Satisfacción y fidelidad son dos conceptos vinculados, pero claramente diferentes.
Un clientes satisfecho no es necesariamente fiel y un cliente insatisfecho no es necesariamente infiel. Lo que sí es cierto es que si no entregas una “suficiente cantidad de satisfacción” la fidelidad de la óptica baja.

Resulta sorprendente que siendo la satisfacción tan importante ocupe un lugar tan poco predominante en la gestión. ¿Conoces alguna óptica que mida la satisfacción? No estoy hablando de llamar para ver si ve bien con los progresivos. ¿O una que tenga sobre la mesa un plan para mejorarla? Yo muy pocas.

Uno de los pilares básicos sobre los que debe sustentarse tu ejercicio profesional es la entrega de satisfacción y la gestión de la fidelidad. ¿Conoces alguna óptica que gestione la fidelidad? ¿Sabes cuántos clientes fieles tienes?
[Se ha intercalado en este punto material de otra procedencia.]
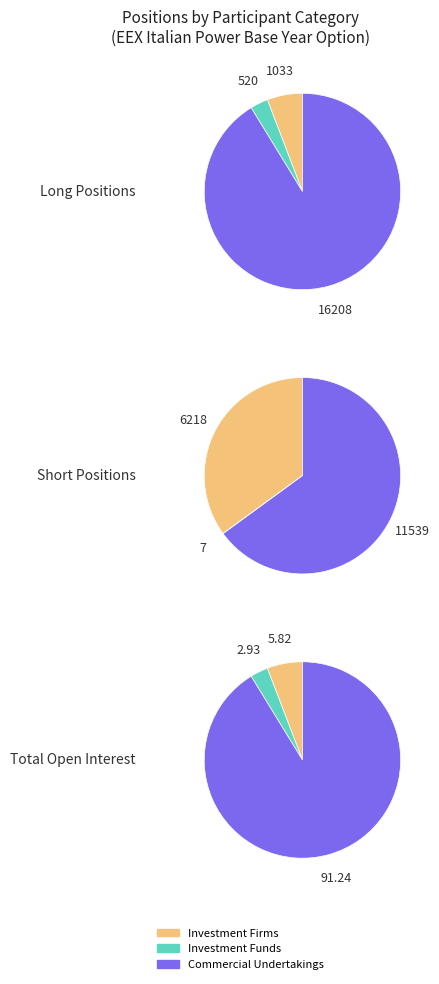

Rank the series by their maximum value, from highest to lowest.

Commercial Undertakings, Investment Firms or credit institutions, Investment Funds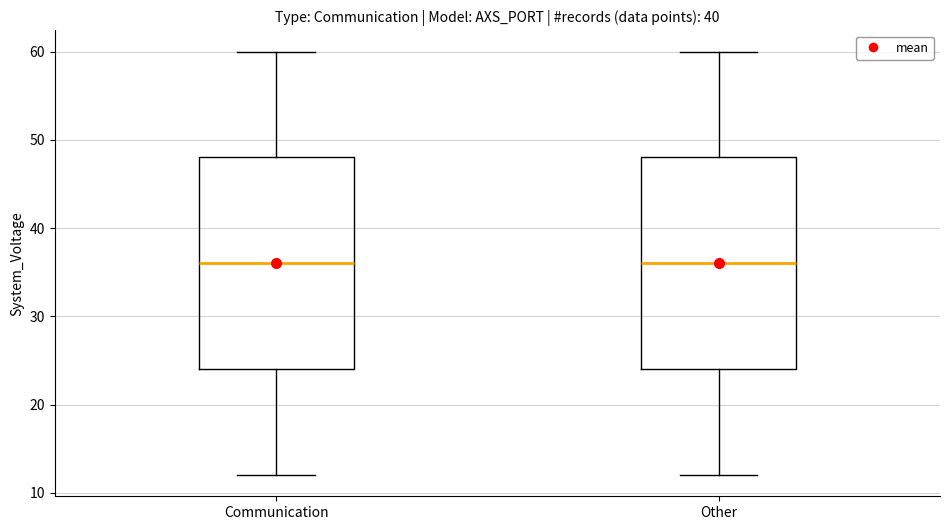

Reading left to right, read every box against the y-axis: the position of its median line, the range the box covers, and the ends of its whiskers. The values are not printed on the chart, so give them approximately, as read against the axis.

Communication: median 36, box 24 to 48, whiskers 12 to 60
Other: median 36, box 24 to 48, whiskers 12 to 60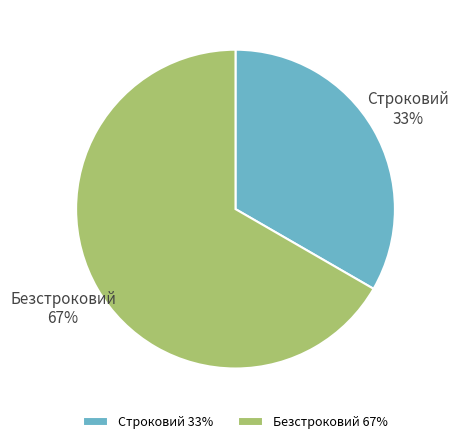

How many segments does this pie chart have?

2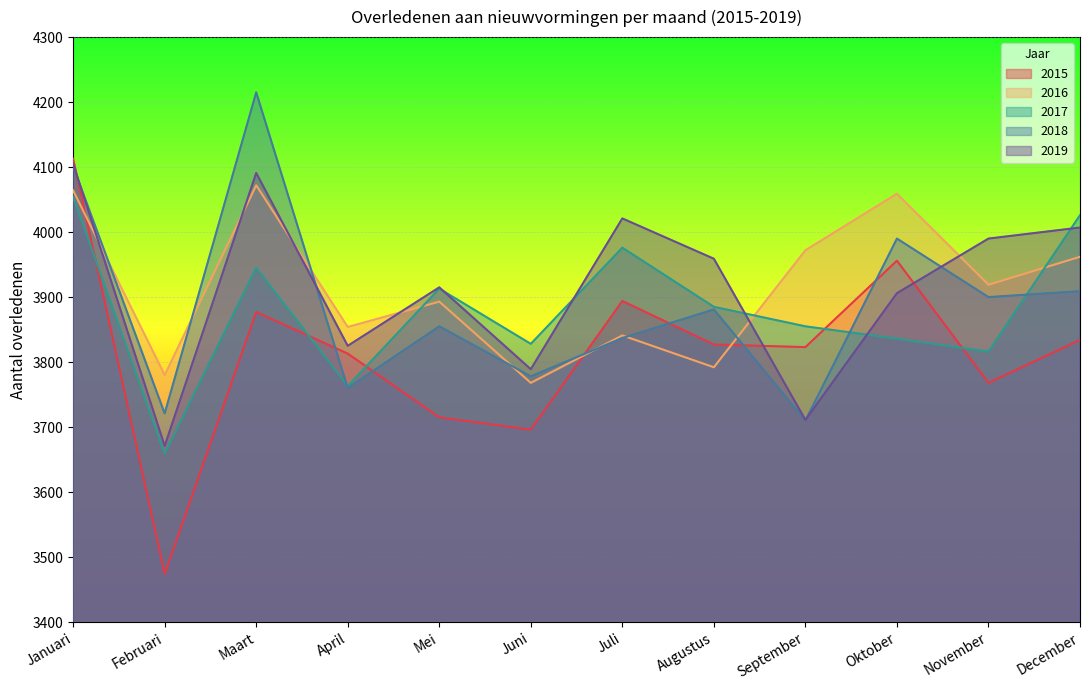

What is the sum of the 2018 values at Juni and Februari?

7499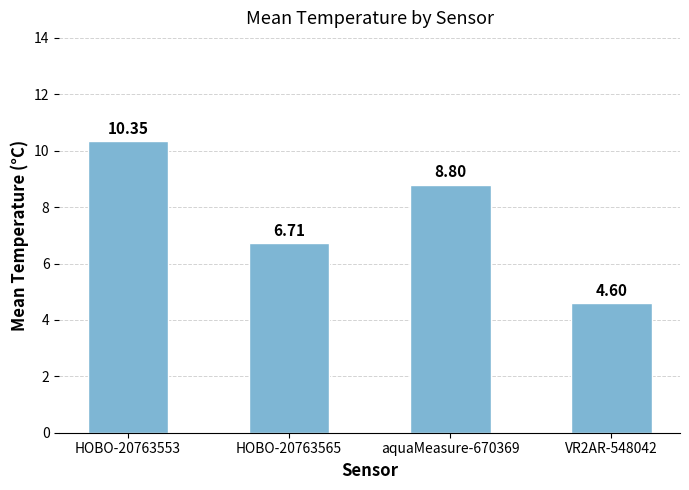

How many series are shown in this chart?

1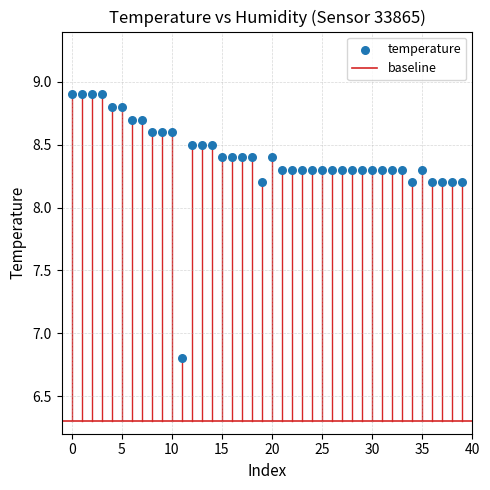

What is the range of Y values (max minus min)?

2.1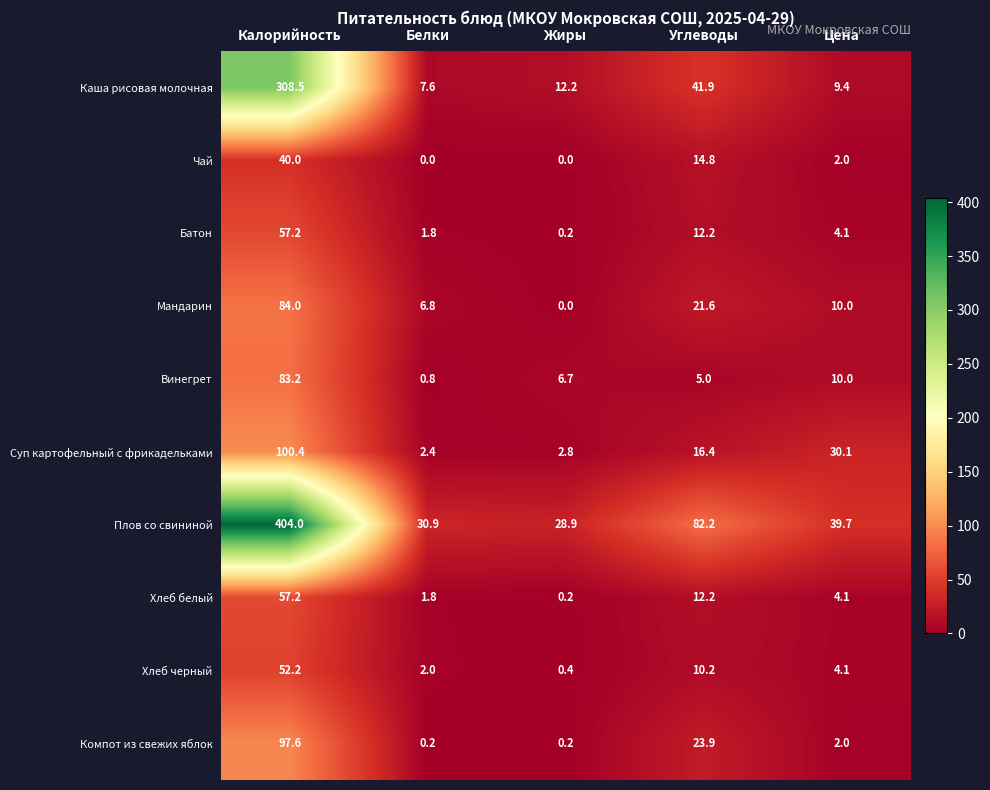

At which category is the sum across all series the highest?

Калорийность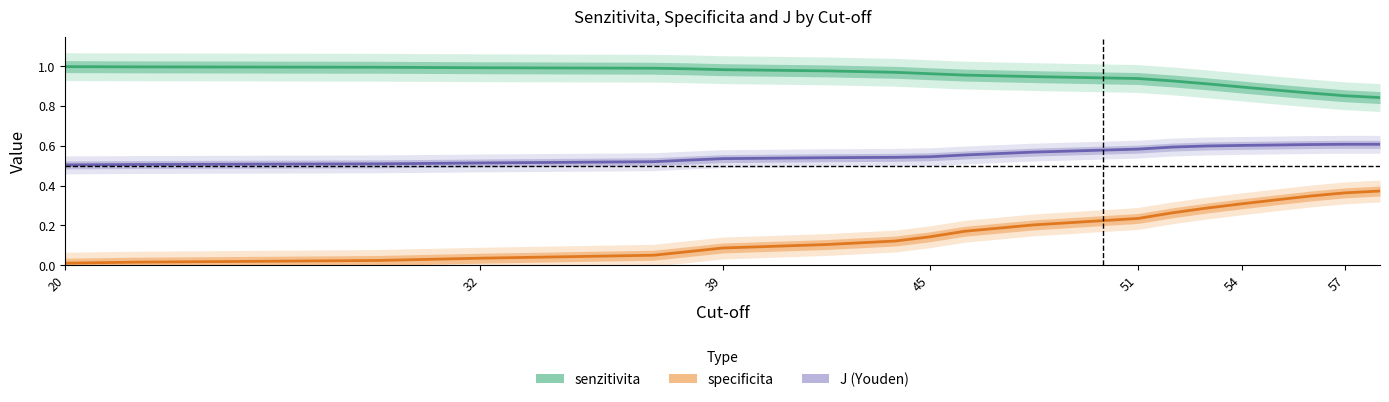

Is the value of J (Youden) at 15 greater than the value of specificita at 39?

Yes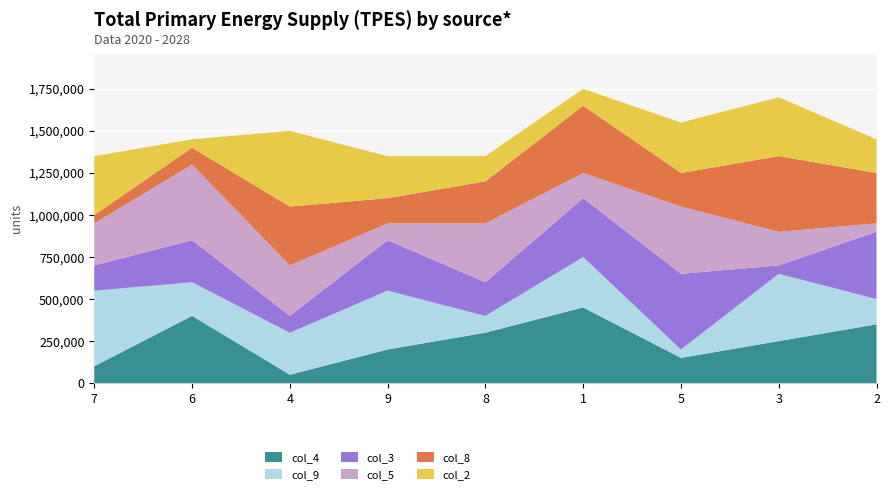

What is the total value across all series at 8?

1350000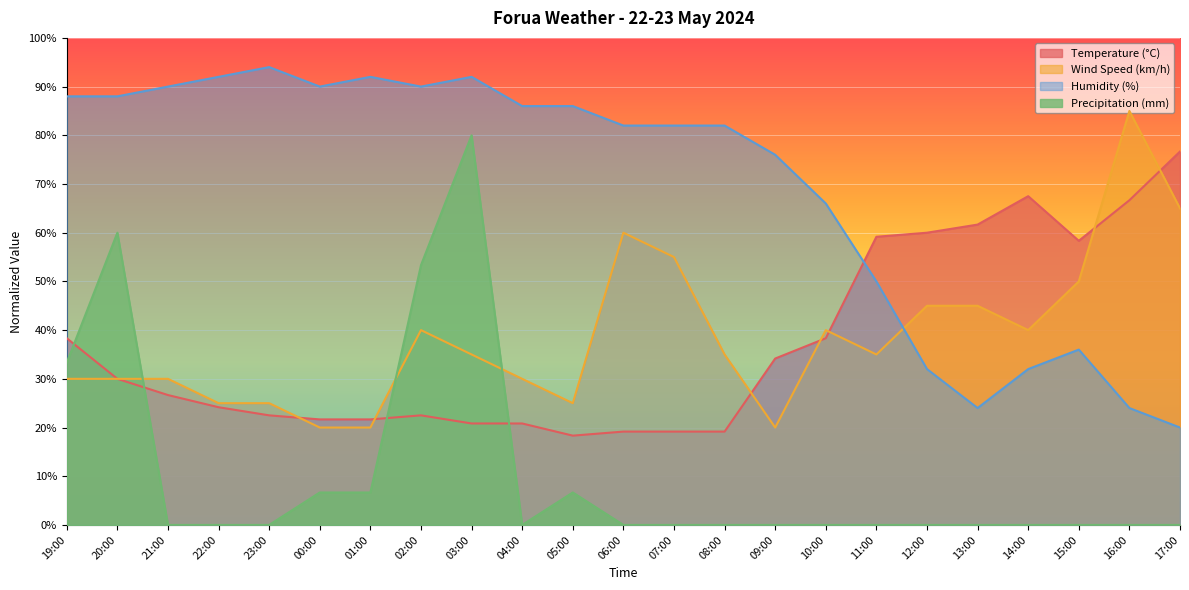

Where is Temperature (°C) nearest to the value 47?

19:00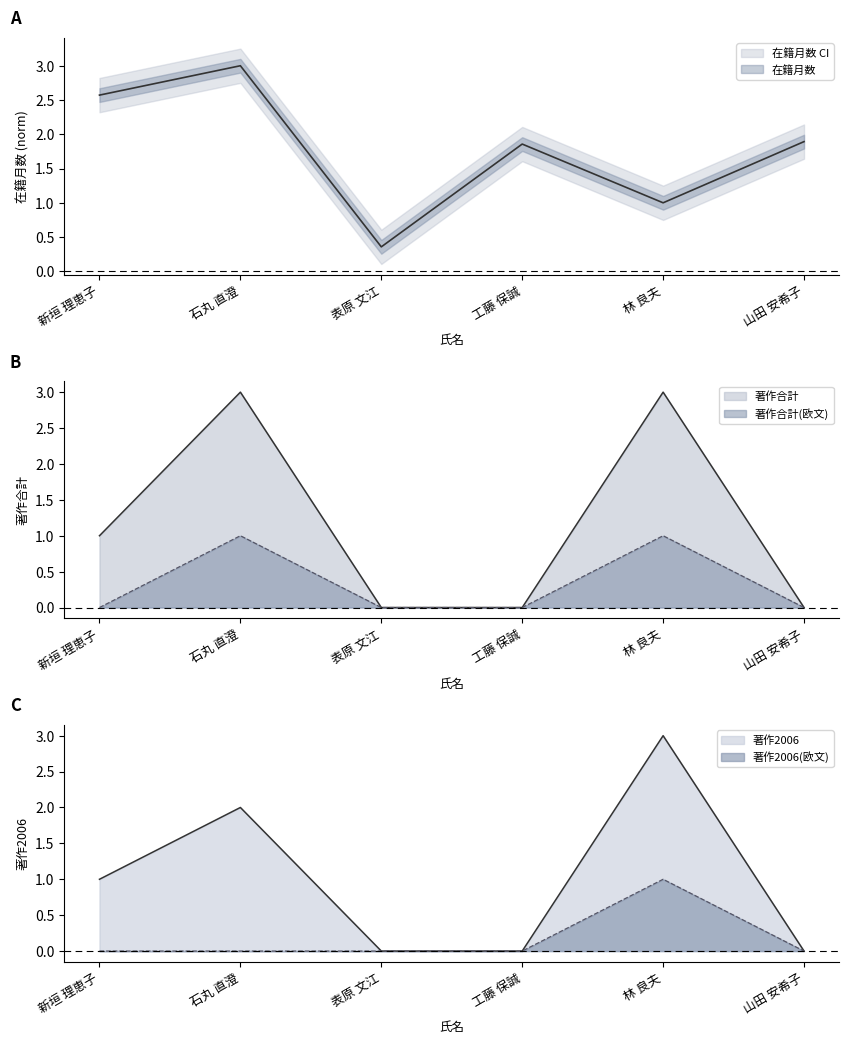

At how many categories does at least one series exceed 0?

6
Algunos apuntes que te pueden dar pistas sobre cómo gestionarlas.

  • La Satisfacción
    No se traduce siempre en una nueva compra.
    Es un sentimiento. Gestionarlo implica gestionar emociones.
    Otras emociones que no puedes controlar (tener un buen o mal día, sentirse enfermo) influirán sobre ella.
    No es una variable tipo Sí o No, tiene grados.
    Provoca la recomendación a otros.
  • La Fidelidad
    No es un sentimiento, es una conducta. Se refuerza reforzando la conducta.
    No depende tanto de otras emociones.

Como ves, para gestionar la fidelidad no es suficiente con gestionar la satisfacción, es imprescindible gestionar las relación con los clientes.